Manifestant tenant un portrait d’Adama Traoré lors d’une marche à Beaumont-sur-Oise

Affaire Adama Traoré : la Cour de cassation confirme le non-lieu

La Cour de cassation a confirmé, mercredi 11 février 2026, le non-lieu prononcé en faveur des gendarmes dans l’affaire de la mort d’Adama Traoré. La décision rend définitifs les classements intervenus en août 2023, puis en mai 2024 en appel. L’avocat de la famille, Yassine Bouzrou, annonce saisir la Cour européenne des droits de l’Homme pour contester l’issue de la procédure en France.

Que change la décision aujourd’hui

Le non-lieu devient définitif devant les juridictions françaises. Concrètement, les trois gendarmes mis en cause ne seront pas renvoyés devant un tribunal pénal.
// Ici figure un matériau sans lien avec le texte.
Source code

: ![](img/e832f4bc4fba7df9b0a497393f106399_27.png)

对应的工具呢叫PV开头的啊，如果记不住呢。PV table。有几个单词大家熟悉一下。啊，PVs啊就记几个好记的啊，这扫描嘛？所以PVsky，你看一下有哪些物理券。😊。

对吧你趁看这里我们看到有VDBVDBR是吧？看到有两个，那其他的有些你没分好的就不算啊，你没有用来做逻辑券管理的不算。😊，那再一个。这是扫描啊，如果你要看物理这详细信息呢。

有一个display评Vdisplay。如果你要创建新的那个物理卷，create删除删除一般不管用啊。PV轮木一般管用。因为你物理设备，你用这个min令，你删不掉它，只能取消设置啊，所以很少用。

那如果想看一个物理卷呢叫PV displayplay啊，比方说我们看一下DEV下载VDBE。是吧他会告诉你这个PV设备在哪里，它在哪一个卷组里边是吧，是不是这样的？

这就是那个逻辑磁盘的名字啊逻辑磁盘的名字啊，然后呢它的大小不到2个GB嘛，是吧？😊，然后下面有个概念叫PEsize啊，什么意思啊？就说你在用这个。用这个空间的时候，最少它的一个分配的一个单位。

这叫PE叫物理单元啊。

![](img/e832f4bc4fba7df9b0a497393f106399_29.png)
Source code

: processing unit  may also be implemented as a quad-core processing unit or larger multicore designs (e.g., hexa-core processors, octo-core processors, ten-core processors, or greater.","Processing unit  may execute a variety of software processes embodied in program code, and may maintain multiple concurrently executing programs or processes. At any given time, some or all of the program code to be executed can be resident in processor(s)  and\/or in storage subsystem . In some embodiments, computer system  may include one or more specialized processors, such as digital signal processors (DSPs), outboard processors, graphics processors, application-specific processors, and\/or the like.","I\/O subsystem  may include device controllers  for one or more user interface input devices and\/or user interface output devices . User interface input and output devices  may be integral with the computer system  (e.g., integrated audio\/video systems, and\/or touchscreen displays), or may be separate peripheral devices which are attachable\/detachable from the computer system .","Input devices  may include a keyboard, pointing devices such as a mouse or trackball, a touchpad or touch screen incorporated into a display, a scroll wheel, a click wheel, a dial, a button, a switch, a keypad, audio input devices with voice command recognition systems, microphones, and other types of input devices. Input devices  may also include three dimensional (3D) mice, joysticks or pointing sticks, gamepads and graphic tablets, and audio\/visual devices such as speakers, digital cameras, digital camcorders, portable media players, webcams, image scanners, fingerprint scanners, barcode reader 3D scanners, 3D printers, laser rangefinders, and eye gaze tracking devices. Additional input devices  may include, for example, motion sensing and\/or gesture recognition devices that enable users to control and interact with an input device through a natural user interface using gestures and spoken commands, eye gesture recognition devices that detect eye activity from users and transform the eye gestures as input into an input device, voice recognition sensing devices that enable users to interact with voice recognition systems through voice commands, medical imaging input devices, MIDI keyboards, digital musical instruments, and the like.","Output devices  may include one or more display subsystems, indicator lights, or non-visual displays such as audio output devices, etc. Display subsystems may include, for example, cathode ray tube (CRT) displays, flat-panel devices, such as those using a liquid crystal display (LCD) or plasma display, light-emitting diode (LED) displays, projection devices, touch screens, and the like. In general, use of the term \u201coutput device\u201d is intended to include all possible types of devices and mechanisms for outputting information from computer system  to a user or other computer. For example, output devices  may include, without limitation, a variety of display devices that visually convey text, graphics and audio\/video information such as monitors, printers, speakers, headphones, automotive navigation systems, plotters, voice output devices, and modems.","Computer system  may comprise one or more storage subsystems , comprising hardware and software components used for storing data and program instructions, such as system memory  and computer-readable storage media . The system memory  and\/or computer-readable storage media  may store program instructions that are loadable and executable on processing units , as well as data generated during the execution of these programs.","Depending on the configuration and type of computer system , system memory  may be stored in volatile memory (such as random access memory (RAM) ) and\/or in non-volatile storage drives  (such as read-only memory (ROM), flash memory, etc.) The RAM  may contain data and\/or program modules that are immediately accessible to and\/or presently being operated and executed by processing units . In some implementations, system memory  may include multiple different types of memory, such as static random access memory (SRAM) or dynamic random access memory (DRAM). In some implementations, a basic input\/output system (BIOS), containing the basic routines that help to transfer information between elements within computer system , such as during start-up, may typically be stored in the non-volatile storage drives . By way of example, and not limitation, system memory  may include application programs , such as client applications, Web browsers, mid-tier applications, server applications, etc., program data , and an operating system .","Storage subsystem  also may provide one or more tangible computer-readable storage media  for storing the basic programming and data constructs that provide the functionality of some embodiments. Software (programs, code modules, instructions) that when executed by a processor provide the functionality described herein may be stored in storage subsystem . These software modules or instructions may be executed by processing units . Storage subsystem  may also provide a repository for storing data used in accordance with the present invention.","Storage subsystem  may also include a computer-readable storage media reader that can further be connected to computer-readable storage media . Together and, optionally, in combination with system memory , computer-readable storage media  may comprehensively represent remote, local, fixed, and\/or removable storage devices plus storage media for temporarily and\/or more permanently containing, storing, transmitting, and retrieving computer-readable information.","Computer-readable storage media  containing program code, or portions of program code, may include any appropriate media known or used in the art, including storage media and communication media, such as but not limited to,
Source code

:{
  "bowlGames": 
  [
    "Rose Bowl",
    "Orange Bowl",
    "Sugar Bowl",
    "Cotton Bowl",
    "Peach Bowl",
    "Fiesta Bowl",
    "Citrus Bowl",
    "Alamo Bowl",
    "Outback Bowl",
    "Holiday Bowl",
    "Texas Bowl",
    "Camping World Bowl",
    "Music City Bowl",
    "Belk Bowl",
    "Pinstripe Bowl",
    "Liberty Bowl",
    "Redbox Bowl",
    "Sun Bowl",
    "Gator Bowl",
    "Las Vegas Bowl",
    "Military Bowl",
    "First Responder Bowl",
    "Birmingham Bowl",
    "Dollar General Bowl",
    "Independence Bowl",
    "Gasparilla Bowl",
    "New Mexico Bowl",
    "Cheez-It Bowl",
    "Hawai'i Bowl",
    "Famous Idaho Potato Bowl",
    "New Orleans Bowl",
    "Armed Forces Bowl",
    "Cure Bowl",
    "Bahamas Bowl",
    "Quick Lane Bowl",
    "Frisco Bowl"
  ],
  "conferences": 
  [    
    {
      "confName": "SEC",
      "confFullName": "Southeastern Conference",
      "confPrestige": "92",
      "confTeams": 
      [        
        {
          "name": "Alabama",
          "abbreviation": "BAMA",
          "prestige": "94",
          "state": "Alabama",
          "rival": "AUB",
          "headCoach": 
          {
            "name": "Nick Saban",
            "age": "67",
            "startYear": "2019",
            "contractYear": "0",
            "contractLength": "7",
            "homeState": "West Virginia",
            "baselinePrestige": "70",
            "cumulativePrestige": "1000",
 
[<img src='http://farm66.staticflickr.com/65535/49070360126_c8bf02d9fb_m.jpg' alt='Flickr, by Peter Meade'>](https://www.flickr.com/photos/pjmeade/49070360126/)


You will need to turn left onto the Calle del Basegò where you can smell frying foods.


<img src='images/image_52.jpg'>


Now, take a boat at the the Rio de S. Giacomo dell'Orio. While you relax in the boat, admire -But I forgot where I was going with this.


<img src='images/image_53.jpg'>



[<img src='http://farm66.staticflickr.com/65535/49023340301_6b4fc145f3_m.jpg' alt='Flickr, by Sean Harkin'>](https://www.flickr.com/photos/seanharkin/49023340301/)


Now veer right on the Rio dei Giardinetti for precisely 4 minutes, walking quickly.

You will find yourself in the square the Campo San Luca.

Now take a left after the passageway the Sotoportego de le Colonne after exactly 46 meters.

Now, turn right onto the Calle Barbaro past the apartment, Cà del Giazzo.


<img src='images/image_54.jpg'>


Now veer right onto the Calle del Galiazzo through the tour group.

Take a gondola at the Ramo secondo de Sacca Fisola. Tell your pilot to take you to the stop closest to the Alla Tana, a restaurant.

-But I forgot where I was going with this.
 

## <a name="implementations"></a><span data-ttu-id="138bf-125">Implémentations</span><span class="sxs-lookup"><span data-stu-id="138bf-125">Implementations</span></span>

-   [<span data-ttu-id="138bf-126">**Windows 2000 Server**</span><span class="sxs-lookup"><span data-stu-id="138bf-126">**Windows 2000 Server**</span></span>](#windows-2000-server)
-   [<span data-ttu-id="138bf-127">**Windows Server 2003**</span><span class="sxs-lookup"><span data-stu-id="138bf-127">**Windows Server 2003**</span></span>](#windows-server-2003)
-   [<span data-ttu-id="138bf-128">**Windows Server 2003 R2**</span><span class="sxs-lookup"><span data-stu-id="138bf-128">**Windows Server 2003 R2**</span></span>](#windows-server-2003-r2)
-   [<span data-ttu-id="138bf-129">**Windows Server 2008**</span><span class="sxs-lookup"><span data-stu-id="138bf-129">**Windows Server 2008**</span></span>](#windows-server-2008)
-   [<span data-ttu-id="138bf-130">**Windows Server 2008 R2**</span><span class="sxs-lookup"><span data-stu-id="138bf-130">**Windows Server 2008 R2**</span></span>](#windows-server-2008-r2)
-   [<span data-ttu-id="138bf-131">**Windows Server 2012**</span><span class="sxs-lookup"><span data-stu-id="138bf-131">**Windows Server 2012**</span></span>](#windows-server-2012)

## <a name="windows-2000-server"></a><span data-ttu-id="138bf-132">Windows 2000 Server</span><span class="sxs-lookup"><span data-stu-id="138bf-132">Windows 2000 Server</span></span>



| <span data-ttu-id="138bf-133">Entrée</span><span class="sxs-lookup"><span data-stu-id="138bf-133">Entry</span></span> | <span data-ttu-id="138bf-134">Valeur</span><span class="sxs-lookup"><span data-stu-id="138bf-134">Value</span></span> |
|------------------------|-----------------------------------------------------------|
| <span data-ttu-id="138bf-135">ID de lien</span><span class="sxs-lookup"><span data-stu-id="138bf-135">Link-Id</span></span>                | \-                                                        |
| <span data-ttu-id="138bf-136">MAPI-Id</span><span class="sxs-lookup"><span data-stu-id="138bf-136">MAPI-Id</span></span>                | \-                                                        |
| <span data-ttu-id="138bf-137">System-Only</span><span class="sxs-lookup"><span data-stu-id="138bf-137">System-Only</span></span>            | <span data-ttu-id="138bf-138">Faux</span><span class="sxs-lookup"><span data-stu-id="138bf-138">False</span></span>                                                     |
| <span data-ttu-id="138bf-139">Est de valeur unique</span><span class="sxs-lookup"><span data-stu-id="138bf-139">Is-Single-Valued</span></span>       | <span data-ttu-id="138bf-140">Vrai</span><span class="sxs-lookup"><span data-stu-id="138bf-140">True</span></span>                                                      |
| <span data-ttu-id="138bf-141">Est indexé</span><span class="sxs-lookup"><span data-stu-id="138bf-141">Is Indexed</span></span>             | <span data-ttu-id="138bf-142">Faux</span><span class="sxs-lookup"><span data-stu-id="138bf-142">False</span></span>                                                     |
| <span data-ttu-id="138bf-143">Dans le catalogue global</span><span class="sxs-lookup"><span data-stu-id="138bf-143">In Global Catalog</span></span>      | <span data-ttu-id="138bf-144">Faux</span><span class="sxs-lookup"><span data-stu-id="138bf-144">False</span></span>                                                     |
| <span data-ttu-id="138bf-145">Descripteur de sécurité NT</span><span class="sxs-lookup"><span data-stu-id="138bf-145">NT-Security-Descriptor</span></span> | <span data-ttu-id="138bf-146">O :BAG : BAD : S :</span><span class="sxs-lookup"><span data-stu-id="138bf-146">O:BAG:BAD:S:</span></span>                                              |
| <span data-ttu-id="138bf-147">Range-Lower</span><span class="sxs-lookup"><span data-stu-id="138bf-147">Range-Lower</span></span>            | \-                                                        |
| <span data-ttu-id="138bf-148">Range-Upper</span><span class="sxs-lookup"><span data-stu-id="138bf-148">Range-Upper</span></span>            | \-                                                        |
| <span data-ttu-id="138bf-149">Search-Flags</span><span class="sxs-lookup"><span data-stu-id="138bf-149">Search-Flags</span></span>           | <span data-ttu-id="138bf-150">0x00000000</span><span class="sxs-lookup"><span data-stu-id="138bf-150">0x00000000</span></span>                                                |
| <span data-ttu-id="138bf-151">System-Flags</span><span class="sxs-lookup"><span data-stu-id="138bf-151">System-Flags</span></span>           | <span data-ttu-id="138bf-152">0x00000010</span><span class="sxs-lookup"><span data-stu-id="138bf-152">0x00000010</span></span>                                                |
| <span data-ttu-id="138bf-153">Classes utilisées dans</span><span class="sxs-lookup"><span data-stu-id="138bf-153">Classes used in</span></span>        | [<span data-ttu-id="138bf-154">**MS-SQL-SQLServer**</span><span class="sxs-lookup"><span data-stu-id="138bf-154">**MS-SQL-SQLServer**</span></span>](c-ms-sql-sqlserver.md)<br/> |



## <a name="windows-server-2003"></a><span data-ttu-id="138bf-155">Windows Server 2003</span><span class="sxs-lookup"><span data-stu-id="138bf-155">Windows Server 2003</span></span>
La chambre criminelle de la Cour de cassation a rejeté le pourvoi formé par la famille, qui contestait l’analyse des juges d’instruction puis de la cour d’appel. Les magistrats valident donc l’absence d’infraction pénale au regard des éléments du dossier.

Non-lieu Adama Traoré, repères essentiels

Un non-lieu met fin à l’instruction quand le juge estime qu’aucune infraction ne peut être légalement retenue. Cette ordonnance n’est pas un acquittement, mais elle clôt l’information judiciaire tant qu’aucun élément nouveau sérieux ne survient. Dans ce dossier, les juges ont considéré que l’interpellation et les gestes des gendarmes ne caractérisaient pas d’infraction, en dépit d’un lien de causalité retenu par l’accusation entre l’interpellation et le décès.

Le calendrier judiciaire depuis 2023

Août 2023, ordonnance de non-lieu rendue par les juges d’instruction. Mai 2024, confirmation par la cour d’appel de Paris. 11 février 2026, la Cour de cassation confirme et met un terme aux recours internes. Ces étapes suivent près de dix ans de procédure après la mort du jeune homme en juillet 2016 à la gendarmerie de Persan, dans le Val-d’Oise.

La famille se tourne vers la CEDH

Me Yassine Bouzrou va saisir la CEDH « pour faire condamner la France ». Ce recours européen vise à faire reconnaître une violation de la Convention européenne des droits de l’homme, notamment sur le droit à la vie et l’efficacité de l’enquête. La procédure à Strasbourg est indépendante et peut, en cas de condamnation, conduire l’État à verser une satisfaction équitable et à adapter ses pratiques.

Réactions et enjeux publics

Le comité « Vérité pour Adama » promettait de poursuivre le combat judiciaire et militant. L’affaire reste un marqueur du débat français sur les interpellations et le contrôle de l’usage de la force par les forces de l’ordre. La confirmation en cassation réduit la voie des recours internes, tandis que l’examen par la CEDH déplacera désormais l’enjeu sur le terrain européen. Des mobilisations pourraient suivre, comme lors des précédentes étapes de la procédure.

Ce qu’il faut surveiller maintenant

L’enregistrement de la requête à Strasbourg, le calendrier de recevabilité, puis l’éventuel examen au fond seront décisifs. Par ailleurs, toute publication de motivation détaillée par la Cour de cassation apportera des précisions utiles pour la doctrine et les futures affaires comparables. Les autorités françaises devront aussi répondre à de possibles recommandations européennes sur la conduite des enquêtes en cas de décès lors d’interpellations.

En confirmant le non-lieu, la Cour de cassation met un terme aux recours nationaux dans l’affaire Adama Traoré. La suite se jouera à Strasbourg, où la famille espère obtenir une condamnation de la France au titre de la Convention européenne.